3.1 Clinical effectiveness assessment in HTA

1. Seeking Information

HTA bodies use clinical information to estimate what health outcomes patients might experience when using a new medicine. The first step is deciding how to collect this information.

There are three main approaches HTA bodies may use:

• Reviewing existing information on the medicine’s performance
• Conducting a study (e.g. a pharmacoepidemiological study) to evaluate how the medicine works in a real-world setting
• Asking clinicians and patients (experts) about their experiences (e.g. surveys)

HTA bodies often use a combination of these approaches. For example:

• They might use information from the medicine’s marketing authorisation holder (MAH) to conduct their own independent reviews and analyses.
• When data is lacking, expert opinion can help. For example, experts might be asked whether a short-term outcome (like lowering cholesterol) could be used to predict a long-term benefit (like avoiding hospitalisation).

New clinical trials are rarely commissioned due to time and cost, so pharmacoepidemiological studies are often more practical. In some cases, decision-makers allow a medicine to be reimbursed on a conditional basis, while more evidence is collected. During this period:

• Patients may access the medicine immediately
• MAHs and payers can share the risk if the medicine performs worse than expected
• Pricing or reimbursement conditions may be adjusted, or access limited to certain patient groups

2. Asking Relevant Questions

When assessing the clinical effectiveness of a new medicine, HTA bodies must carefully consider the outcomes it produces. Understanding these outcomes ensures the right questions are asked.

There is growing awareness that outcomes seen as important by clinicians may not always reflect what matters most to patients. For this reason, involving patients in study design is essential to ensure relevant outcomes are measured. For example, quality of life has increasingly been recognised as an important outcome for patients. This has led to the development of specific methods to measure quality of life and other patient-reported outcomes (PROs) in clinical trials and pharmacoepidemiological studies.

One approach to ensure that all the important outcomes of a particular technology are examined is to use an analytic framework – for instance, following a flowchart. Analytic frameworks are helpful to visualise all of the outcomes associated with an  intervention, and to highlight areas of uncertainty.
In an analytic framework (as illustrated in Figure 1):

• Arrows show cause and effect (curved arrows indicate harmful outcomes)
• Sharp-cornered rectangles represent clinically relevant endpoints, which are directly perceived by the patient (e.g. reduced chest pain)
• Rounded rectangles represent intermediate or surrogate endpoints, which are not directly perceived by the patient (e.g. cholesterol levels in blood)
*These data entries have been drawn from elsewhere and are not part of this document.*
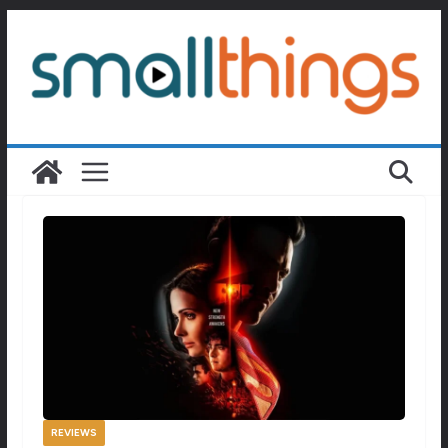
Passer
au
contenu
REVIEWS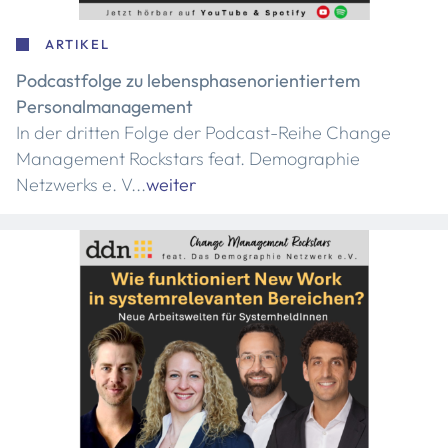
ARTIKEL
Podcastfolge zu lebensphasenorientiertem
Personalmanagement
In der dritten Folge der Podcast-Reihe Change
Management Rockstars feat. Demographie
Netzwerks e. V...
weiter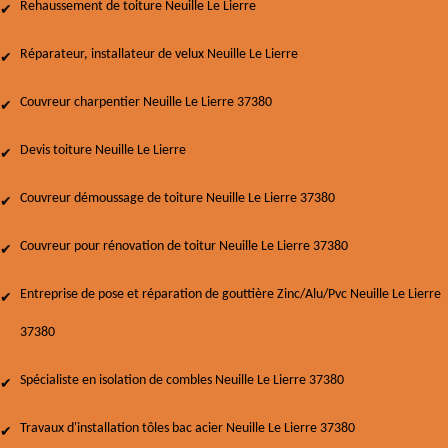
Rehaussement de toiture Neuille Le Lierre
Réparateur, installateur de velux Neuille Le Lierre
Couvreur charpentier Neuille Le Lierre 37380
Devis toiture Neuille Le Lierre
Couvreur démoussage de toiture Neuille Le Lierre 37380
Couvreur pour rénovation de toitur Neuille Le Lierre 37380
Entreprise de pose et réparation de gouttière Zinc/Alu/Pvc Neuille Le Lierre
37380
Spécialiste en isolation de combles Neuille Le Lierre 37380
Travaux d'installation tôles bac acier Neuille Le Lierre 37380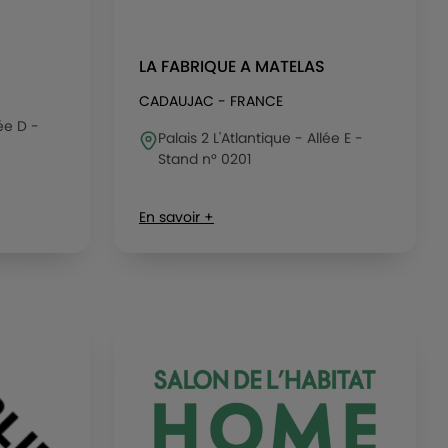
LA FABRIQUE A MATELAS
CADAUJAC - FRANCE
lée D -
Palais 2 L'Atlantique - Allée E -
Stand n° 0201
En savoir +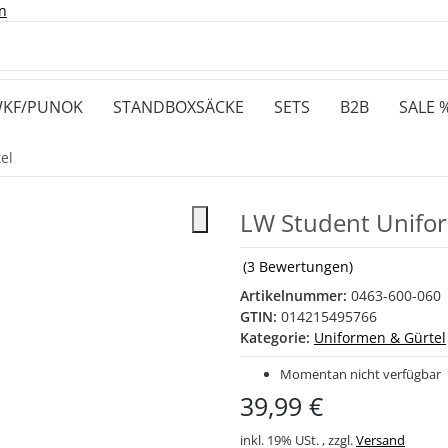
n
KF/PUNOK
STANDBOXSÄCKE
SETS
B2B
SALE 
el
LW Student Unifor
(3 Bewertungen)
Artikelnummer:
0463-600-060
GTIN:
014215495766
Kategorie:
Uniformen & Gürtel
Momentan nicht verfügbar
39,99 €
inkl. 19% USt. , zzgl.
Versand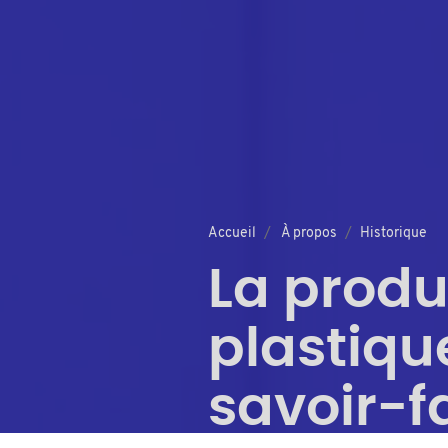
Accueil
À propos
Historique
La produ
plastiqu
savoir-f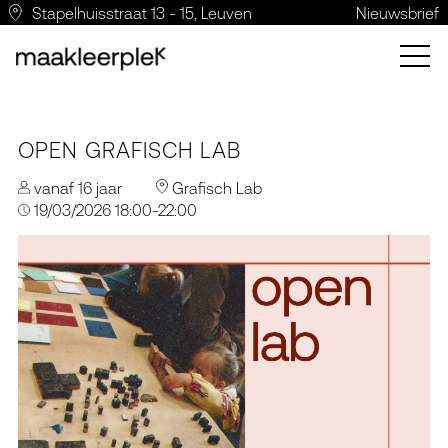
Stapelhuisstraat 13 - 15, Leuven
Nieuwsbrief
OPEN GRAFISCH LAB
vanaf 16 jaar
Grafisch Lab
19/03/2026 18:00-22:00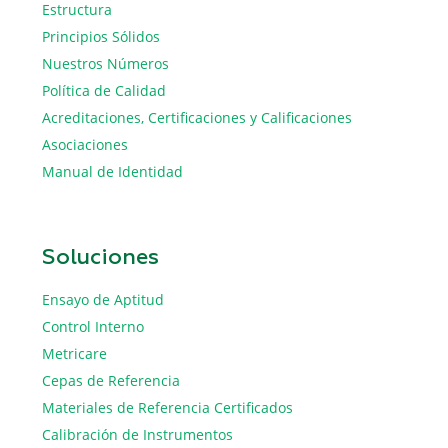
Estructura
Principios Sólidos
Nuestros Números
Política de Calidad
Acreditaciones, Certificaciones y Calificaciones
Asociaciones
Manual de Identidad
Soluciones
Ensayo de Aptitud
Control Interno
Metricare
Cepas de Referencia
Materiales de Referencia Certificados
Calibración de Instrumentos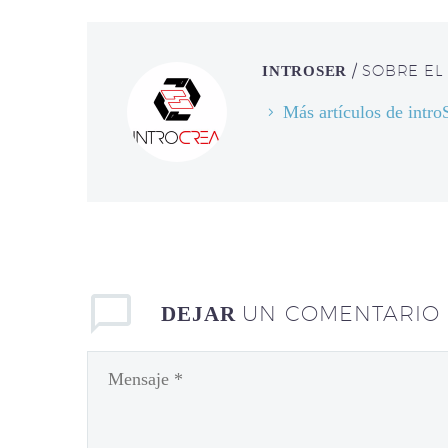
/ SOBRE EL
INTROSER
Más artículos de intr
UN COMENTARIO
DEJAR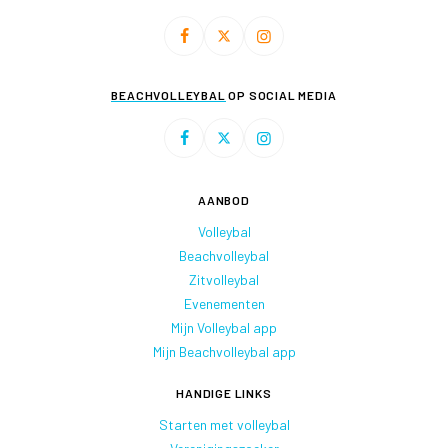
BEACHVOLLEYBAL
OP SOCIAL MEDIA
AANBOD
Volleybal
Beachvolleybal
Zitvolleybal
Evenementen
Mijn Volleybal app
Mijn Beachvolleybal app
HANDIGE LINKS
Starten met volleybal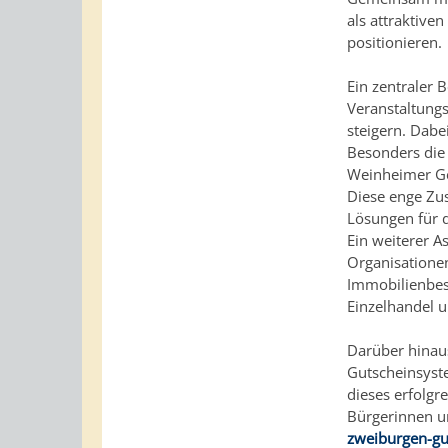
als attraktive
positionieren.
Ein zentraler 
Veranstaltungs
steigern. Dab
Besonders die
Weinheimer Ge
Diese enge Zu
Lösungen für d
Ein weiterer A
Organisationen
Immobilienbes
Einzelhandel u
Darüber hinaus
Gutscheinsyst
dieses erfolgr
Bürgerinnen un
zweiburgen-gu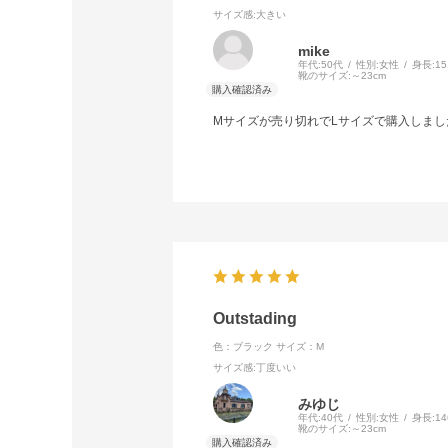
サイズ感
:大きい
mike
年代:
50代
性別:
女性
身長:
1
靴のサイズ:
～23cm
Mサイズが売り切れでLサイズで購入しま
Outstading
色：ブラック
サイズ：M
サイズ感
:丁度いい
みゆじ
年代:
40代
性別:
女性
身長:
1
靴のサイズ:
～23cm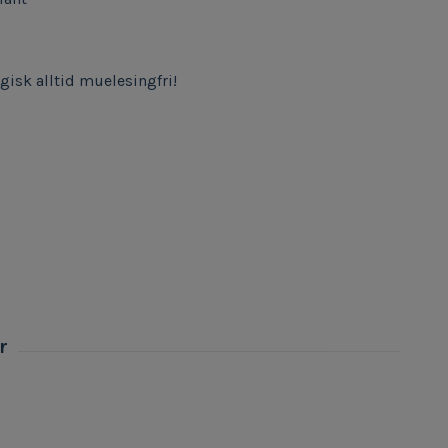
gisk alltid muelesingfri!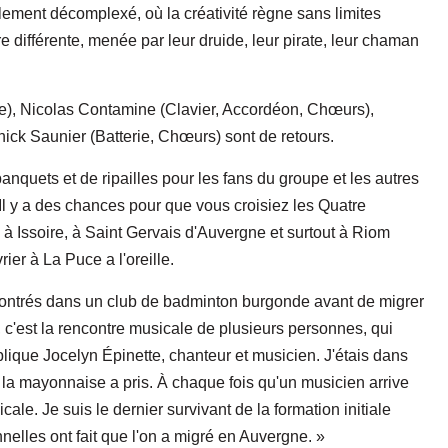
lement décomplexé, où la créativité règne sans limites
 différente, menée par leur druide, leur pirate, leur chaman
e), Nicolas Contamine (Clavier, Accordéon, Chœurs),
ick Saunier (Batterie, Chœurs) sont de retours.
nquets et de ripailles pour les fans du groupe et les autres
 Il y a des chances pour que vous croisiez les Quatre
à Issoire, à Saint Gervais d'Auvergne et surtout à Riom
rier à La Puce a l'oreille.
ncontrés dans un club de badminton burgonde avant de migrer
c'est la rencontre musicale de plusieurs personnes, qui
lique Jocelyn Épinette, chanteur et musicien. J'étais dans
la mayonnaise a pris. À chaque fois qu'un musicien arrive
ale. Je suis le dernier survivant de la formation initiale
nelles ont fait que l'on a migré en Auvergne. »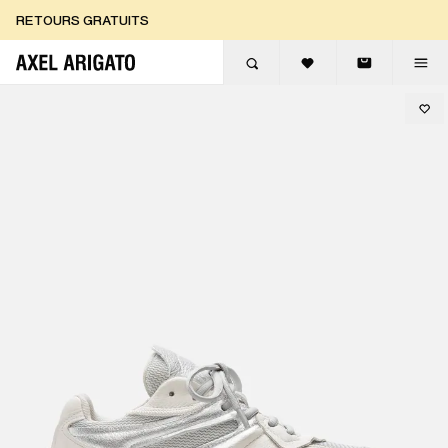
Aller au contenu
RETOURS GRATUITS
LIVRAISON EXPRESS GRATUITE
RETOURS GRATUITS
A thorough assessment of clinical effectiveness should address the following questions:

How comprehensive was the information provided for a thorough HTA?

• Systematic reviews conducted in a rigorous and transparent manner with extensive information provided by pharmaceutical companies are most likely to be comprehensive and balanced;
• Real world studies should still consider whether what is observed is consistent with previous studies (2).

How accurate is the information?

• Real-world information gathered within the health system for which a decision has to be made is most likely to be relevant;
• Relying solely on reviews or summaries without a clear understanding of the methods used may not be balanced.

Is anything missing?

• Important information may be overlooked if patients and healthcare providers are not involved, if searches are incomplete, or if pharmaceutical companies are not asked for full data.

How understandable is the information?

• Information should reflect changes that are meaningful to patients, be interpreted correctly, and be presented in a way that is easy for non-experts to understand.

For example, in patients with lower back pain, a numeric pain-rating scale might be used. But this kind of ‘laboratory’ measurement needs to be translated into something that is meaningful to patients—like improved daily function or the ability to work.

For example, a reduction of the risk of five-year mortality (death within five years) by an average of 50% does not mean that the medicine can prevent premature death in 50% of all cases. It could simply be:

• Extending life expectancy from 4.9 to 5.1 years (or worse, 4.99 years to 5.01 years) in some patients, or
• Extending life expectancy in very few but not extending life at all in the vast majority of others.

For example, studies may indicate a new medicine reduced the risk of hospitalisation from infection by 33%. However, this may mean different things. It could mean that:

• The chance of hospitalisation is reduced by 33% relative to the chance of being hospitalised without medicine (this is called a relative reduction in risk). A 33% reduction may seem to be a considerable benefit.
• If the chance of being hospitalised in the absence of the new medicine is 3 out of 1,000, then a 33% reduction reduces this to 2 out of 1,000. This means 1 out of every 1,000 people taking the medicine will benefit. This is called an absolute reduction of risk. A benefit which is for 1 out of 1000 patients may well seem marginal.

For example, a new medicine may be reported to reduce the chance of having a future heart attack by 33% (with a 95% confidence interval of 5% to 45%) relative to the current chance of having a heart attack.